‘too dangerous for nature’ Molecules kill cancer cells
- 12:49 25 October 2012 by Andy Coghlan
THAT which nature abhors could help combat cancer, say researchers who’ve developed and tested weird compounds called nullomers. Their name comes from the Latin word “nullus” for nothing, and the fact that although they can theoretically exist naturally, they don’t, possibly because they’re too toxic or useless to life, and so the DNA sequences that encode them have been evolved out of existence.
Now, two nullomers have been shown to kill cells of two common types of cancer – breast and prostate – as well as a form of leukaemia. Yet they seem to spare healthy cells, which rapidly become immune to any ill effects. “To our surprise, the normal cells adapt and become less sensitive to the nullomers, whereas the effects on cancer cells increase with time,” says Greg Hampikian of Boise State University in Boise, Idaho, and head of the team developing and testing the nullomers. He thinks they might work by depleting energy production in cancerous but not healthy cells, but his investigations into how they kill cells are ongoing.
Hampikian made nullomers after analysing all publicly available genomes of living things, then working out which DNA sequences coding for peptides five amino acids long were absent from nature’s inventory. He discovered that of 3.2 million combinations possible for such peptides, 198 were absent. Then, he set about making those peptides.
After screening them, he identified two, codenamed 9R and 9S1, that were particularly effective against cancer cells. The results, published in Peptides (DOI: 10.1016/j.peptides.2012.09.015), show that within two days, cancer cells became more sensitive to the nullomers, whereas healthy cells became more resistant.
Even more potent
The concentrations required to kill half a population of prostate or breast cancer cells dropped within 48 hours to as little as a third of the original level, whereas healthy skin and blood cells grew tolerant to the nullomers.

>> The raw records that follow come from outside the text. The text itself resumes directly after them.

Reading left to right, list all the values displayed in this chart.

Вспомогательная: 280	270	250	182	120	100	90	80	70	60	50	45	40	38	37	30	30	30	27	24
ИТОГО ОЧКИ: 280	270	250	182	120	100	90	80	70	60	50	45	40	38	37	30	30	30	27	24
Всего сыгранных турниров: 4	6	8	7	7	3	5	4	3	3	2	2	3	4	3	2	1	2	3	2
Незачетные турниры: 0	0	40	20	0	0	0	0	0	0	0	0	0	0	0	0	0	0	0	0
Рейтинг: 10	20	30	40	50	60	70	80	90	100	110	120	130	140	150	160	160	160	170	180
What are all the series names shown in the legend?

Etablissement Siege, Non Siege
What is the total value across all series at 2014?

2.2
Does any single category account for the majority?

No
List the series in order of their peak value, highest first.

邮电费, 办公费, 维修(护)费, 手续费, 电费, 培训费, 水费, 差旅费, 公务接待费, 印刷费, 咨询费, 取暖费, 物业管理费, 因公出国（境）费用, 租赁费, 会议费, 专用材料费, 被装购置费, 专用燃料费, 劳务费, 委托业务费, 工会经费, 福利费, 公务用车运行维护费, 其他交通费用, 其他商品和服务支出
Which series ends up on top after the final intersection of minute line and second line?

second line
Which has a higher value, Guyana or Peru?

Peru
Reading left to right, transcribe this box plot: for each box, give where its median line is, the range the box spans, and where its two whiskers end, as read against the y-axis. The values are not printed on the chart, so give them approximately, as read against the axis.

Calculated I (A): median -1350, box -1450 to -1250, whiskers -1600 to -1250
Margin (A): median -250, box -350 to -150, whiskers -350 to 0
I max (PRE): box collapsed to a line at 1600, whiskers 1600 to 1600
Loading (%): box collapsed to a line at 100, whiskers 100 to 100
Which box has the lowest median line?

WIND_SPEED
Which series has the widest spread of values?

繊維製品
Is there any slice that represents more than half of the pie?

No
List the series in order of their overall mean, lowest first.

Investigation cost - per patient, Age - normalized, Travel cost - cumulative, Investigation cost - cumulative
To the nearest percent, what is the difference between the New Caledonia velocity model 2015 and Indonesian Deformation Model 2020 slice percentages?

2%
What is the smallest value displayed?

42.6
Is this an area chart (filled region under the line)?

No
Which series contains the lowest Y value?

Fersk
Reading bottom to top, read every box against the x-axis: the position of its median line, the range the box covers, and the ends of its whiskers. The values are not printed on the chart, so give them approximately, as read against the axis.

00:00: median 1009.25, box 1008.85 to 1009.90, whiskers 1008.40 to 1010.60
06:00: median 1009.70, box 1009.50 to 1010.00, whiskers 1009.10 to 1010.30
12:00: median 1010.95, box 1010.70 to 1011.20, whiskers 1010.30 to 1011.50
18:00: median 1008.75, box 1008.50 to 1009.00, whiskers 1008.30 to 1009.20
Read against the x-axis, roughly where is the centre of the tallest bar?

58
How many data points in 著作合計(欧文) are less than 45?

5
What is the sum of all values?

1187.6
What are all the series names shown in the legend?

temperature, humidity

Further investigations showed that the nullomers killed the cancer cells by disrupting energy production in mitochondria, the powerhouses of cells, their output of the energy molecule ATP dropping practically to zero. Hampikian is now investigating this in more detail to find out why nullomers damage cancerous cells but spare healthy ones. “There are so many basic differences between cancer and normal cells, everything from how fast they reproduce to how they metabolise sugar, so we’re working on some of those variables now,” he says.
Hampikian and his colleagues are altering nullomers chemically to try to make them even more effective. “We expect a big increase in potency,” he says. However, he doubts they could combat cancer alone, and envisions use in combination with other drugs to reduce the chance that cancer cells will develop resistance to them.
The work gets a cautious welcome from Ali Tavassoli, a cancer researcher at the University of Southampton: “These findings are promising, but it’s important to stress that they’ve only been tested on cells in the lab. Further studies of how these peptides might behave in humans, especially their stability and resistance to degradation, are needed before we know if they could be suitable drug candidates.”
Journal reference: Peptides DOI: 10.1016/j.peptides.2012.09.015.